8. The deponents of the various affidavits were not subjected to cross-examination.

OBJECTION TO LEGAL REPRESENTATION

9. Before the trial got underway, there was an objection to Mr. Gonol appearing for the Defendants at the trial on the ground that Mr. Gonol could not be both counsel and witness for the Defendants at the same time and his appearance at the trial was in direct contravention of the serious observation made by Davani, J on 30 March 2006 when ruling on two motions filed by the parties. One was filed by the Plaintiff seeking interim restraining orders to restrain the Defendants from preventing or attempting to prevent or otherwise interfering with the Plaintiff and its servants and agents from carrying out operations and undertaking works on land, the subject of the SML and the other filed by the Defendants seeking to transfer these proceedings, which were initially filed in Waigani, to Mt. Hagen. Mr. Gonol’s affidavits, one sworn on 3 March 2006 and filed on 6 March 2006 and the other sworn on 14 March 2006 and filed on 16 March 2006 were used by the Defendants during the interlocutory proceedings. Mr. Bradshaw informed the Court that he had written to Mr. Gonol on couple of occasions after the ruling and before the trial raising the issue, but Mr. Gonol had chosen to ignore Her Honour’s observation. He said that since Mr. Gonol’s affidavits were to be used at the trial, he should withdraw his services, but he had no objection to a lawyer from Mr. Gonol’s firm appearing for the Defendants.
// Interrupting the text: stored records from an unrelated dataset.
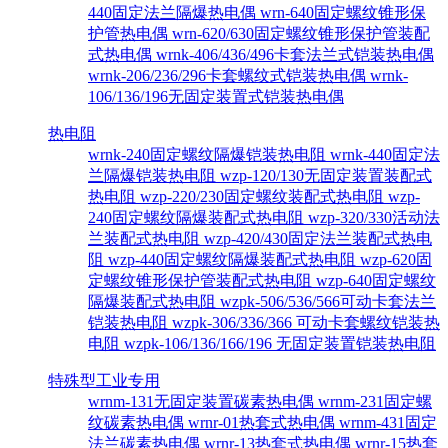
440固定法兰隔爆热电偶
wrn-640固定螺纹锥形保
护管热电偶
wrn-620/630固定螺纹锥形保护管装配
式热电偶
wrnk-406/436/496卡套法兰式铠装热电偶
wrnk-206/236/296卡套螺纹式铠装热电偶
wrnk-
106/136/196无固定装置式铠装热电偶
热电阻
wrnk-240固定螺纹隔爆铠装热电阻
wrnk-440固定法
兰隔爆铠装热电阻
wzp-120/130无固定装置装配式
热电阻
wzp-220/230固定螺纹装配式热电阻
wzp-
240固定螺纹隔爆装配式热电阻
wzp-320/330活动法
兰装配式热电阻
wzp-420/430固定法兰装配式热电
阻
wzp-440固定螺纹隔爆装配式热电阻
wzp-620固
定螺纹锥形保护管装配式热电阻
wzp-640固定螺纹
隔爆装配式热电阻
wzpk-506/536/566可动卡套法兰
铠装热电阻
wzpk-306/336/366 可动卡套螺纹铠装热
电阻
wzpk-106/136/166/196 无固定装置铠装热电阻
特殊型工业专用
wrnm-131无固定装置碳素热电偶
wrnm-231固定螺
纹碳素热电偶
wrnr-01热套式热电偶
wrnm-431固定
法兰碳素热电偶
wrnr-13热套式热电偶
wrnr-15热套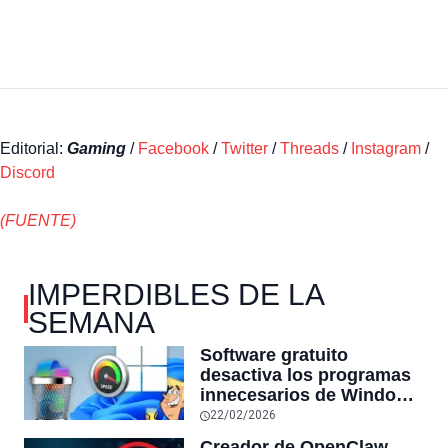
Editorial:
Gaming
/
Facebook
/
Twitter
/
Threads
/
Instagram
/
Discord
(FUENTE)
IMPERDIBLES DE LA
SEMANA
Software gratuito
desactiva los programas
innecesarios de Windows
11 y optimiza el PC,
22/02/2026
reduciendo el uso de la
Creador de OpenClaw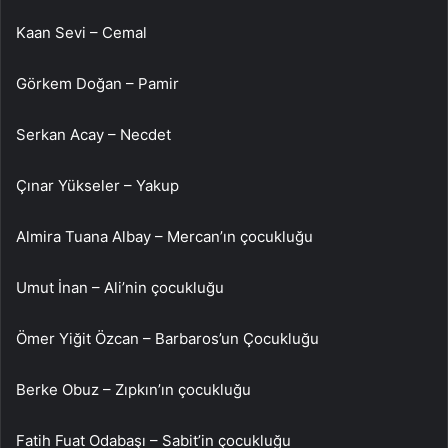
Kaan Sevi – Cemal
Görkem Doğan – Pamir
Serkan Acay – Necdet
Çınar Yükseler – Yakup
Almira Tuana Albay – Mercan’ın çocukluğu
Umut İnan – Ali’nin çocukluğu
Ömer Yiğit Özcan – Barbaros’un Çocukluğu
Berke Obuz – Zıpkın’ın çocukluğu
Fatih Fuat Odabaşı – Sabit’in çocukluğu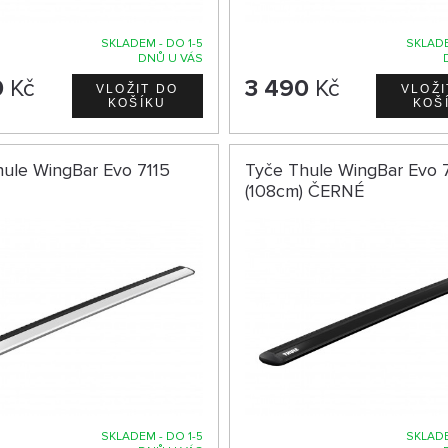
SKLADEM - DO 1-5
SKLADE
DNŮ U VÁS
0
Kč
3 490
Kč
ule WingBar Evo 7115
Tyče Thule WingBar Evo 7
(108cm) ČERNÉ
SKLADEM - DO 1-5
SKLADE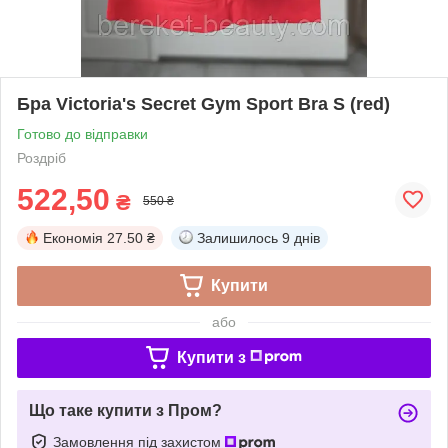
Бра Victoria's Secret Gym Sport Bra S (red)
Готово до відправки
Роздріб
522,50
₴
550 ₴
Економія
27.50 ₴
Залишилось
9 днів
Купити
або
Купити з
Що таке купити з Пром?
Замовлення під захистом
10. The pertinent part of Davani, J’s observation that has given rise to the objection is contained at pages 11 to 12 of the written ruling where Her Honour said:

“In this case, Mr. Gonol, a lawyer, is giving evidence for and on behalf of his clients. He is also becoming involved as a litigant and may be called upon to be cross-examined. Mr. Gonol should immediately refrain from giving evidence for and on behalf of his clients because the court will not rely on that material. It is very unethical and compromises the lawyer’s position to a large extent. In fact Mr. Gonol should seriously consider withdrawing his services as the defendants’ lawyer. I say this relying on s.15 (15) of the Lawyers Professional Conduct Rules which states a lawyer shall withdraw from representing a client if it becomes apparent that he is likely to become a witness on a material question of fact and that he can withdraw without jeopardizing his clients interests.”

11. Mr. Gonol on the other hand argued that there was no reason for him not to continue representing his clients at the trial when his affidavits would no longer be relied on by the Defendants at the trial which was in compliance with Her Honour’s observation and in accordance with the principle that a lawyer cannot be both counsel and witness. He said if the Court were to uphold the objection, the trial would have to be vacated so as to enable him to brief another lawyer from his firm to act for the Defendants.

12. I accepted Mr. Gonol’s submission and ruled that the trial proceed with Mr. Gonol to continue to appear for the Defendants.